It's the question that breaks people. 'Tell me about your strengths' sits there at the top of the interview, the appraisal, or the application form, and most people have one of two reactions. They go blank, scrambling for something that won't sound arrogant. Or they reach for the nearest acceptable adjective, say 'I'm a hard worker', and feel like they've just made it up.
There's a better way to handle the question, and it doesn't require inventing anything. It just requires translating things you already know about yourself into language that lands.
Why the question feels like it's asking you to lie
A lot of people experience this question as an invitation to brag, and bragging feels uncomfortable. So they hedge, and they say things they don't quite mean ('I'm a perfectionist' has been deployed by people who are not, in fact, perfectionists, more times than anyone can count). The hedge feels safer than the brag, but it sounds like it's invented because it is.

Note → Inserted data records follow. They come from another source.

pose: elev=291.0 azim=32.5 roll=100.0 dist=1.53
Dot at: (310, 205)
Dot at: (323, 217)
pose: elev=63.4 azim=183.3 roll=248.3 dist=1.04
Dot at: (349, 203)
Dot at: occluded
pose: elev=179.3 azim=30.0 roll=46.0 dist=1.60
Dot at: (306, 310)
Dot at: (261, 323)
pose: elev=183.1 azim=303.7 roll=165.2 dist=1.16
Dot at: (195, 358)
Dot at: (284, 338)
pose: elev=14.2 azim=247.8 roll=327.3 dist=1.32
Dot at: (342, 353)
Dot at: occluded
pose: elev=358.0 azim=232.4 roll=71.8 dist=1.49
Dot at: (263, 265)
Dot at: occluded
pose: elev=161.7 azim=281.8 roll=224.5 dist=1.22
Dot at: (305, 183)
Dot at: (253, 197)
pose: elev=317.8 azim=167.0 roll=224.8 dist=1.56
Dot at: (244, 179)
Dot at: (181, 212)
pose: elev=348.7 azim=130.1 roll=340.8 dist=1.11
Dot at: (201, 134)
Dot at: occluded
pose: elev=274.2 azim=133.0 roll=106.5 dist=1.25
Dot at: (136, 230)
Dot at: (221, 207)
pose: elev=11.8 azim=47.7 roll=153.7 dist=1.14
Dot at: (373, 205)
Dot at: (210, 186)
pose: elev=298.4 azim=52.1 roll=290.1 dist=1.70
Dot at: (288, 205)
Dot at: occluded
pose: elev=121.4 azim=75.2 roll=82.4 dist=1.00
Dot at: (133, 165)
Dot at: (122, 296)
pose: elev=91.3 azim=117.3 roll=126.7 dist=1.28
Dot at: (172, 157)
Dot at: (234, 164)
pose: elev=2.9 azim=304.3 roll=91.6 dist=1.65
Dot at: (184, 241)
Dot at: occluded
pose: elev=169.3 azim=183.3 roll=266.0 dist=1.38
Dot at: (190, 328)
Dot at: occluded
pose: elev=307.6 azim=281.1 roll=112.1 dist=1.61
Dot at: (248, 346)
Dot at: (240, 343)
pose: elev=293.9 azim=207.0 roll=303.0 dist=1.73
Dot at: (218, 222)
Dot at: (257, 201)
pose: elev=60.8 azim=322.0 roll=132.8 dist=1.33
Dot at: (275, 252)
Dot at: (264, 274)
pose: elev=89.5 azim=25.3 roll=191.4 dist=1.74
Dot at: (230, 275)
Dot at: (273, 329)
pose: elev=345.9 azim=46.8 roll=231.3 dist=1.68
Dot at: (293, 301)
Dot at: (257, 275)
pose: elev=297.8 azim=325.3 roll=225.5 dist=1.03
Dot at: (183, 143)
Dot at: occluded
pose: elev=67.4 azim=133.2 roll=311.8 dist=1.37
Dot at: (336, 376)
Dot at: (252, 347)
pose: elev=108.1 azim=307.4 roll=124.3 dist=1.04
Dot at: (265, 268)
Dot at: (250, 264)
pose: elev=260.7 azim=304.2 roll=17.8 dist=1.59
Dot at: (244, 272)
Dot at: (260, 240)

The problem isn't that the question is asking too much. It's that we've been trained to think of strengths as character traits ('I'm hardworking', 'I'm a team player') rather than as capabilities backed by specific things you've actually done. Character-trait answers feel like claims you can't prove. Capability-with-evidence answers feel like reporting facts.
What a good answer is actually doing
A good answer to 'tell me about your strengths' has three layers, and you can build it for any strength you have. The capability, named precisely. The evidence, drawn from something you've actually done. And the impact, briefly, on something that mattered.
Here's the same person answering the question two ways.
The vague version: 'I'm a really good communicator. I work well with all kinds of people and I'm always trying to improve.'
The same answer with structure: 'I'm good at translating between technical teams and clients. Last year I sat in on the engineering stand-up and then ran the client check-ins, and when I started, the engineers and the client were sending each other emails that ended up in a meeting to clarify the meeting. By the end of the project, the client could read the engineering updates without needing me to explain them, and the volume of clarifying meetings dropped to about a quarter.'
Same person, same skill. The second version isn't longer because it's padded; it's longer because it tells the listener what the strength actually is, gives them evidence that you have it, and tells them what difference it made.
What to avoid
A few patterns that tend not to land. The adjective list ('I'm hardworking, organised, and a fast learner') doesn't tell the listener anything they can verify. Anyone could claim it, and it leaves the interviewer with nothing to follow up on, which makes the conversation harder for both of you.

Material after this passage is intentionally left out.